Quality of Life Issues
URLs are a big part of any site, so I'm amazed this is an issue: When creating a hyperlink, there isn't proper data validation on the link. If you omit the 'https://www' from a new hyperlink, the Ghost editor saves it, but the URL will not actually work. Saving a link like "pastadollar.com" will show as a broken link and not work when you publish the post. This behavior is incredibly annoying because when you're in your site admin, many URLs around the dashboard omit the https://. To ensure your internal URLs will work, I've solved this by always copying them from the live site.

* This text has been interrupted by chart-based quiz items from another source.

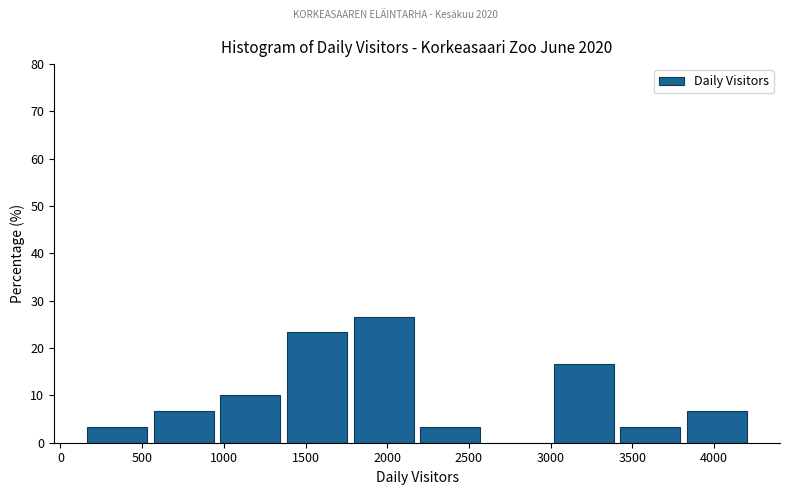

Reading left to right, transcribe this chart: for each bar, give the range it covers on the x-axis and its height. Neither the bar edges nor the heights are printed on the chart, so give them approximately, as read against the axes.

150 to 550: 3
550 to 950: 7
950 to 1350: 10
1350 to 1750: 23
1750 to 2200: 27
2200 to 2600: 3
2600 to 3000: 0
3000 to 3400: 17
3400 to 3800: 3
3800 to 4200: 7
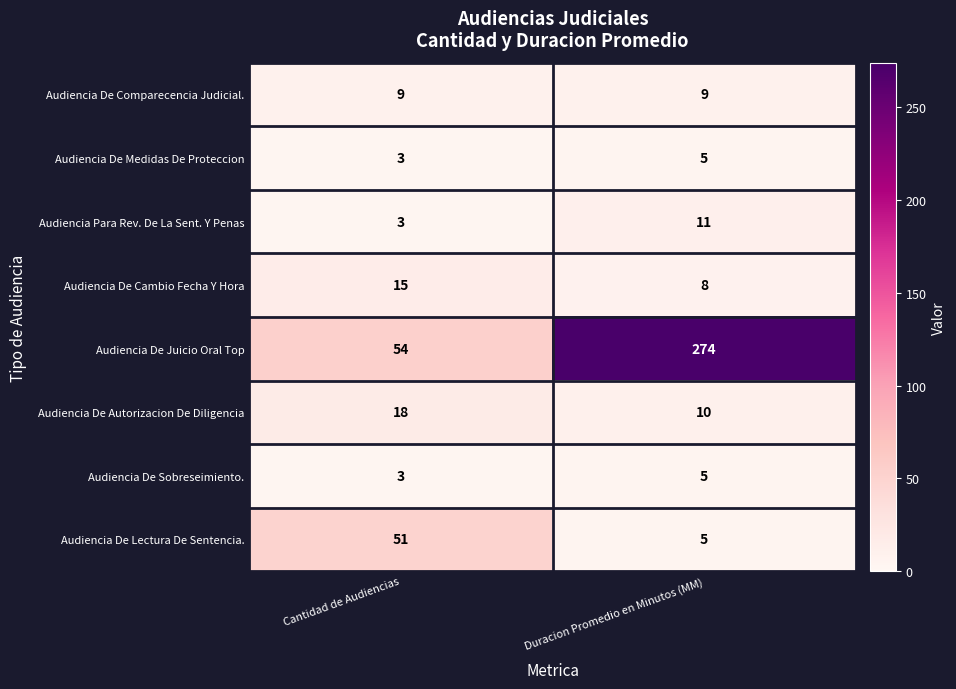

At which category is the sum across all series the highest?

Duracion Promedio en Minutos (MM)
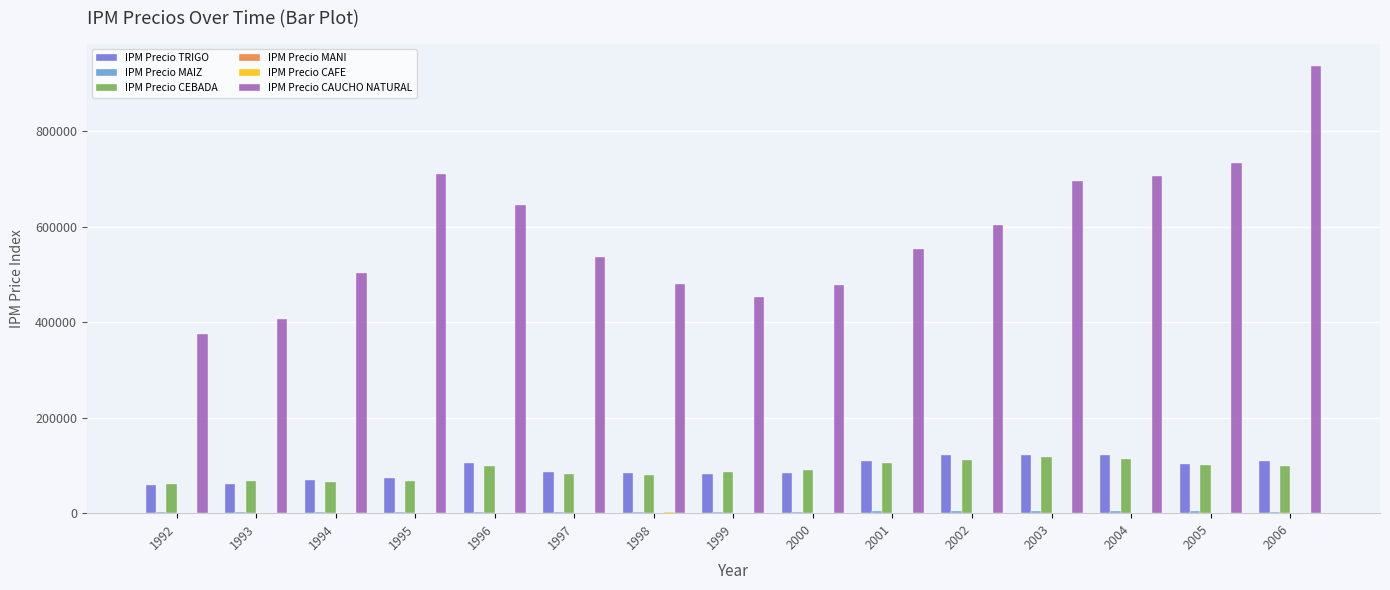

At which category is the sum across all series the highest?

2006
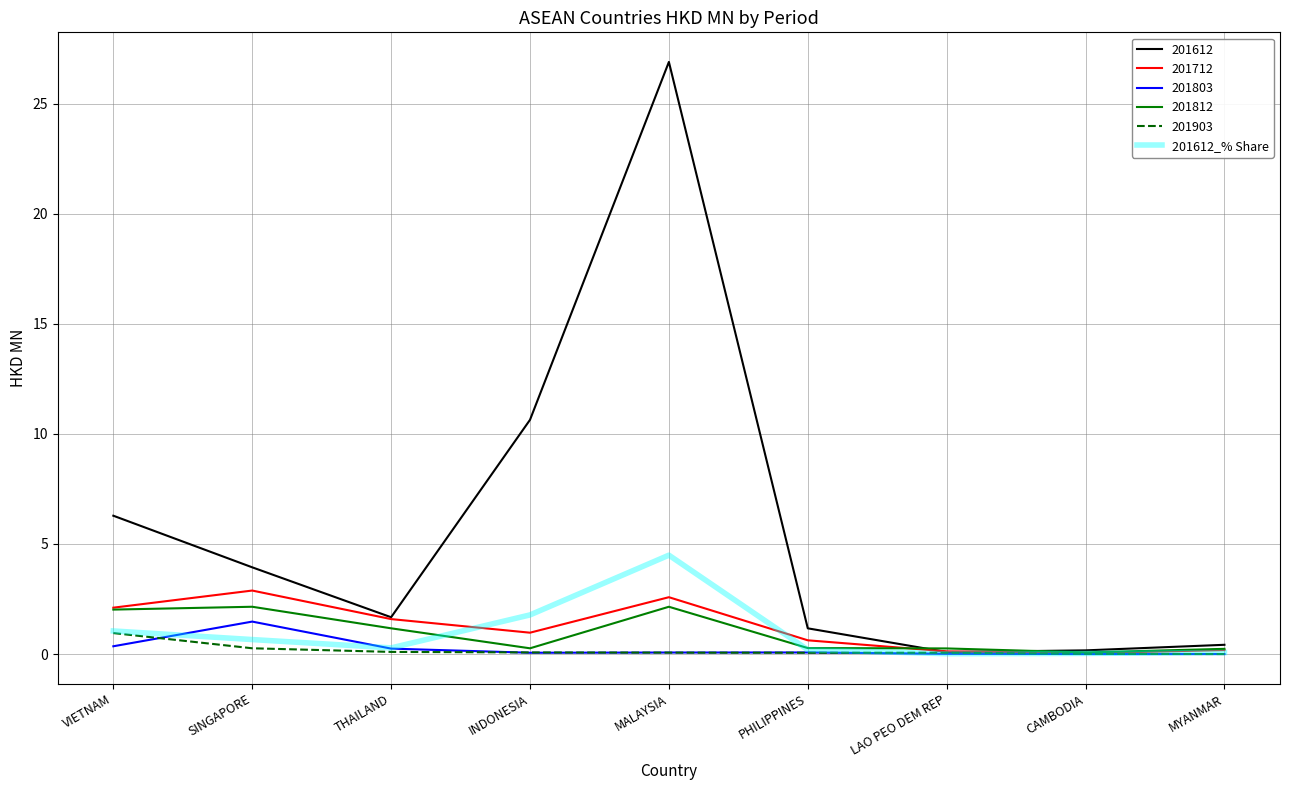

Is the value of 201712 at SINGAPORE greater than the value of 201803 at SINGAPORE?

Yes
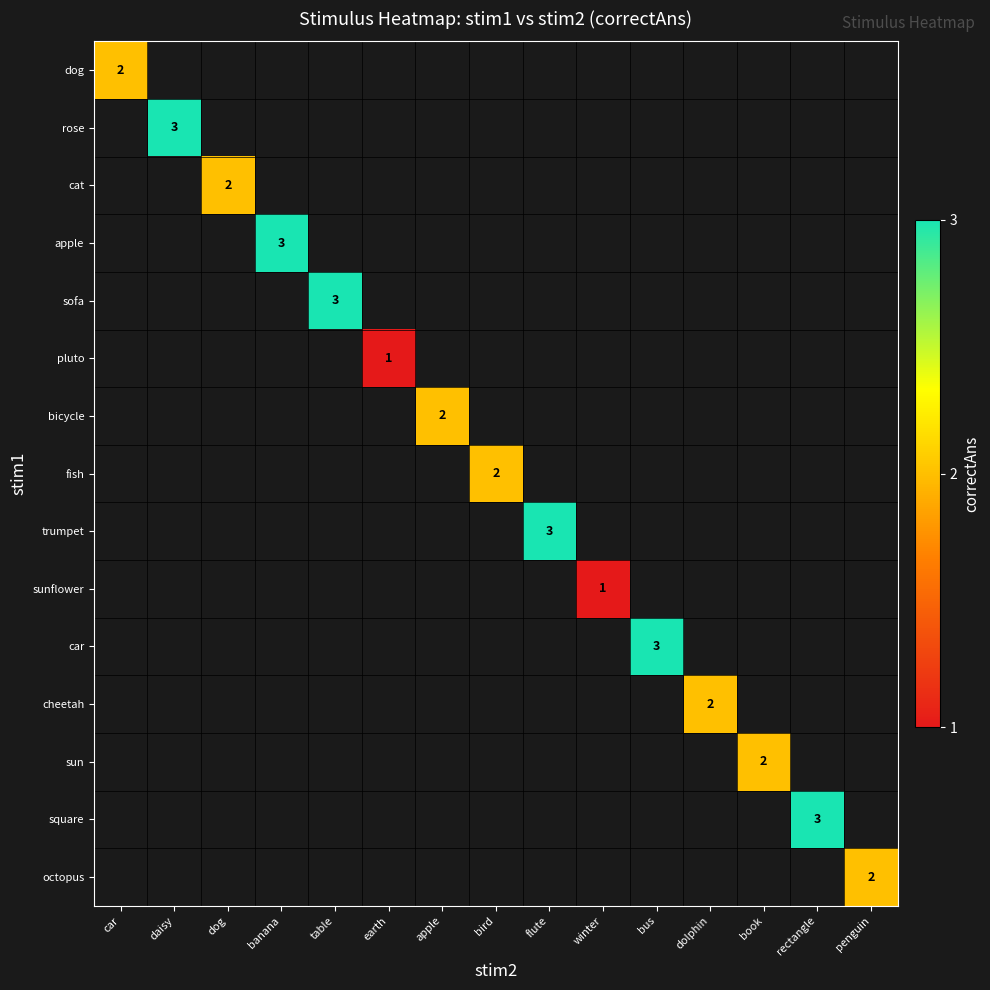

At how many categories does at least one series exceed 2?

6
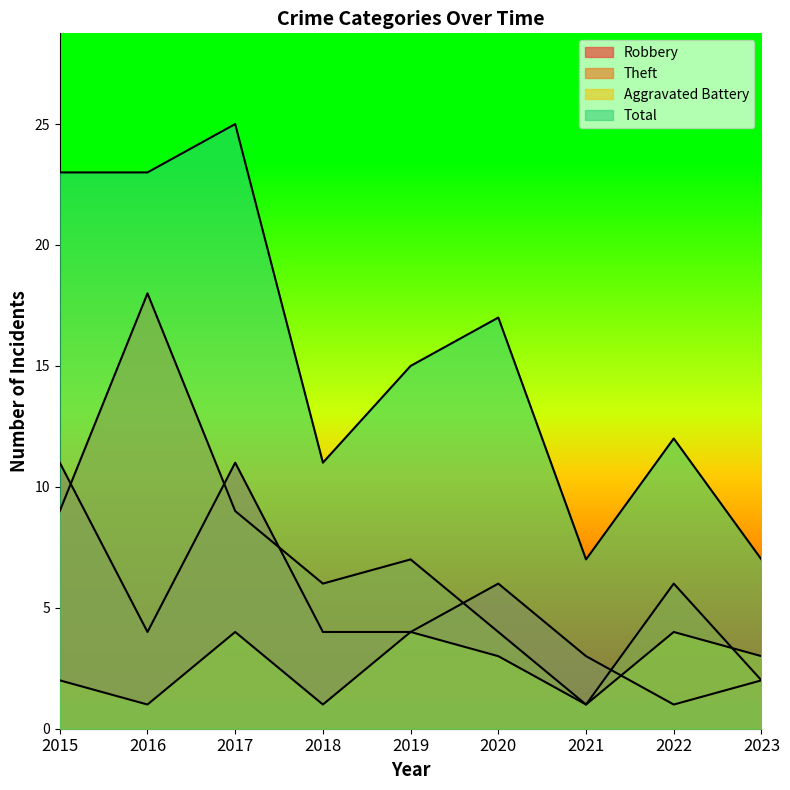

Does the chart display data point markers on the line(s)?

No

Bullets and Numbered lists aren't an easy option I've found when using the editor. I finally found them hidden in an editor block called markdown editor card. The markdown block supports some rich text features that literally anyone who uses a computer is accustomed to. It isn't exactly user-friendly to hide them in a block, but I'm sure there was a good reason for doing so. Another simple workaround I used when I started was to simply copy and paste a bulleted or numbered list from a proper text editor. I'm guessing many writers create whole drafts outside the Ghost editor anyway.
Alternatives
Alternativeto.net lists more than 250+ alternatives to Ghost, but that long list includes broader solutions like WordPress. Like probably anyone who has developed a website in their lives, I've used WordPress (and continue to use it to this day). WordPress, by default, needs a lot of help from its vast plugin library to set it up, similar to how Ghost works out of the box. I don't consider WordPress a proper alternative if your goal is primarily an email newsletter and membership site. Ghost is absolutely worth the cost over WordPress in that regard - it's not even close.
Beehiiv
In my opinion, the most similar and direct competitor to Ghost is a platform called Beehiiv. Beehiiv has less favorable pricing, and the themes and designs are uglier, but it boasts a stronger feature set out of the box. For example, two big ones are subscriber referral rewards for sharing with friends and more customizable email templates. To be clear, you can probably add these features to a Ghost site; it just takes some work. Both Ghost and Beehiiv are designed to scale quickly with your audience size.
Conclusion
Ghost support has been both highly responsive and extremely helpful. For example, I reached out about getting custom domain emails, such as [email protected], and their guidance was perfect. Their < 24-hour replies led me to many paid and free services and cautioned me on a few 'gotchas' others ran into. These were not canned responses, and I feel like I can go back to them for anything, and we will be able to find a solution.
Overall, I love Ghost. The admin interface is spotless and fast. I'm coming primarily from WordPress, and the speed difference is a game-changer. I would work from many tabs simultaneously in WordPress because switching between different interface pages took too many seconds to load. The Ghost admin pages usually take less than a second to load.